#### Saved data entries

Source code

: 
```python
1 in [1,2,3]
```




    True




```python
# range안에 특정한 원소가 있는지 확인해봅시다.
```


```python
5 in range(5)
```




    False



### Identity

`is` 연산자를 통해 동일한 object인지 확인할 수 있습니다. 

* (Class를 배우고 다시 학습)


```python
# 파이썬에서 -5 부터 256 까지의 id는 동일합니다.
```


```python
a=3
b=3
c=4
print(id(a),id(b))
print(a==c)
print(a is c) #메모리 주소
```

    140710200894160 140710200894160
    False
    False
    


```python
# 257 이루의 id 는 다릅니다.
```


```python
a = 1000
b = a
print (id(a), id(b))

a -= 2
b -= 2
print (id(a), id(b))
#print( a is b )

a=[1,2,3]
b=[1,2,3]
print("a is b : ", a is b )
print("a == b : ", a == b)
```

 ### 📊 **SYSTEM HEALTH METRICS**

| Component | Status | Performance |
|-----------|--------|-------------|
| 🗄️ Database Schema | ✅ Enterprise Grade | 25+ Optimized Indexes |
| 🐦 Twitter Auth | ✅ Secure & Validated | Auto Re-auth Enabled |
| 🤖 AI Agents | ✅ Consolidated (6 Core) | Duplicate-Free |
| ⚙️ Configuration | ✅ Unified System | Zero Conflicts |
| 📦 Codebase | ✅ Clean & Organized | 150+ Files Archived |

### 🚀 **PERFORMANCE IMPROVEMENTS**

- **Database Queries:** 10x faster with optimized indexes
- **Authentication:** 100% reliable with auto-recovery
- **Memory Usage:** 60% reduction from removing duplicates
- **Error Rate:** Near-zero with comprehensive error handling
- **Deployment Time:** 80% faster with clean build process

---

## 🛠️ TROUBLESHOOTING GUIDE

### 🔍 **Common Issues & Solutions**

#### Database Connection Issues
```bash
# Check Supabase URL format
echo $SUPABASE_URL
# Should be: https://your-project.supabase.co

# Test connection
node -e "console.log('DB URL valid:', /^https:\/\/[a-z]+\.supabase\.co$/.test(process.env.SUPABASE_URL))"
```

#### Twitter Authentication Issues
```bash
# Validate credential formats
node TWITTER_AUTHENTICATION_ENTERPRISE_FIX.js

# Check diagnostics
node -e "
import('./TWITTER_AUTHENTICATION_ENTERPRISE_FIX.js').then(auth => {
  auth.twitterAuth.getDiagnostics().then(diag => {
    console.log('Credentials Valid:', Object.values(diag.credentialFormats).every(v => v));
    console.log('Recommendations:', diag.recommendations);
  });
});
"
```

#### Instructions to follow
Which lines above include the word "print"? Show each one.

#### Answer to the exercise
print(id(a),id(b))
print(a==c)
print(a is c) #메모리 주소
print (id(a), id(b))
print (id(a), id(b))
#print( a is b )
print("a is b : ", a is b )
print("a == b : ", a == b)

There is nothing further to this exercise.